Why did you launch a dividend fund 10 years ago?
Guy Wagner (GW): The main reason is that we were, and still are, convinced that a dividend strategy is well-founded, a point we made in our article this summer “The power of dividends”. The dividend makes up a significant portion of the total shareholder return and, in general, offers a safety net during distressed markets. Dividends also tend to offer inflation protection. They are a true cash payout that cannot be manipulated and they provide important information on a company’s future health. So it’s no accident if, historically, shares of dividend-paying companies have, on average, generated higher total returns than shares of non-dividend paying companies, moreover at lower volatility.
How does the fund stand out from others?
Jérémie Fastnacht (JF): From the start, we wanted to differentiate ourselves from our competitors by setting up a fund that invests worldwide while avoiding the “conventional” dividend stocks (e.g., financials, telecoms, …).
BL-Equities Dividend is still a pure, conviction-based dividend fund investing with a long-term horizon in quality companies worldwide. It continues to stand out in many important ways.
First, there are no bonds in the portfolio; we do not invest in stocks that offer little or no dividend yield, and we don’t use options strategies.
Second, investments are based solely on our stock-picking process, and we do not apply index or top-down strategies. We restrict our investment universe to quality companies, from which we select those offering attractive and sustainable yields. We don’t go out looking for those stocks with the highest dividend yield in the indices and then try to find some rationale for owning them. Despite this quality bias, the portfolio’s valuation is in line with that of the indices, and the average gross dividend yield of holdings is currently 3.7%.
A third way our fund stands out is its relatively heavy exposure to emerging markets.
And, fourth, there is little portfolio turnover (14% over the past 12 months), which reflects our long-term view.
What is your assessment of the 10-year track-record of BL-Equities Dividend?

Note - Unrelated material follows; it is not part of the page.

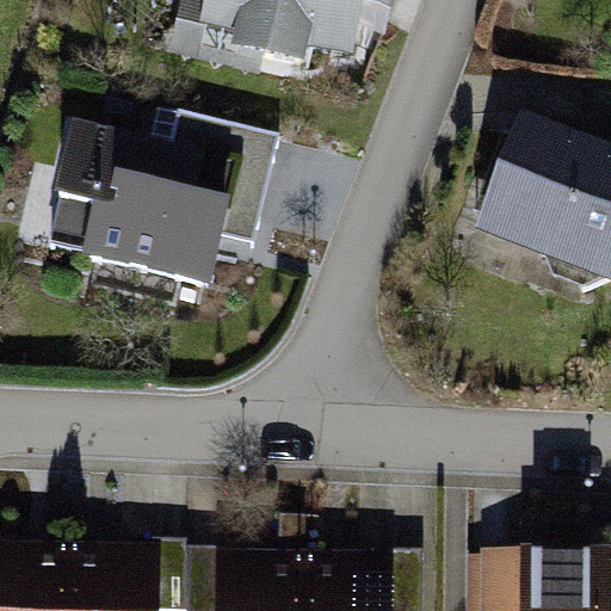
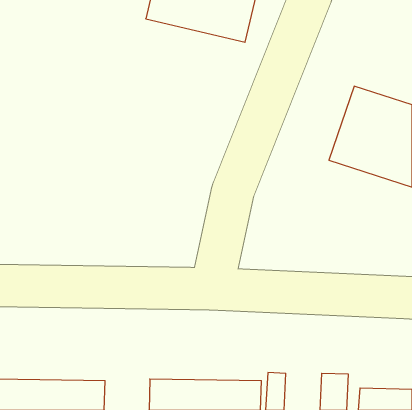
building: [44,123,235,282] -> none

GW: First of all, 10 years is a good timeframe for judging the quality of a portfolio manager, as such a period generally encompasses both bull and bear markets. Unfortunately, in our business, there is a trend towards judging managers over shorter and shorter timeframes.
Now let’s get to the assessment. Remember that the fund had been launched at the dawn of one of history’s worst bear markets. Of the similar funds that still exist, very few have a more attractive risk/return profile over this period. While volatility is not a perfect measure of risk, the fact that it is structurally low for our fund reflects the stability of the companies in which we invest.
Total return (annualised) and volatility since launch (as of 31/10/2017)
Source: Lipper, BLI
What is the outlook for an investor planning to invest today?
JF: A dividend strategy makes even more sense now that interest rates remain very low and the bond markets have become risky. It is also true that, over the past few years, share prices have risen far more than corporate earnings. This has stretched equity valuations in many cases, which means that we have to lower our expectations with regard to future returns. The dividend share of this future return will therefore tend to be even greater.
Moreover, and notwithstanding widespread concerns on a possible rise in interest rates, empirical research has shown that there is not necessarily a negative correlation between rate hikes and the performance of dividend stocks, especially if dividends are increasing. Ultimately, we are still convinced that the best thing an investor can do currently is to invest in quality companies at reasonable prices, and a company that offers an attractive dividend yield, cannot, by definition, be overvalued, as long as its dividend is sustainable.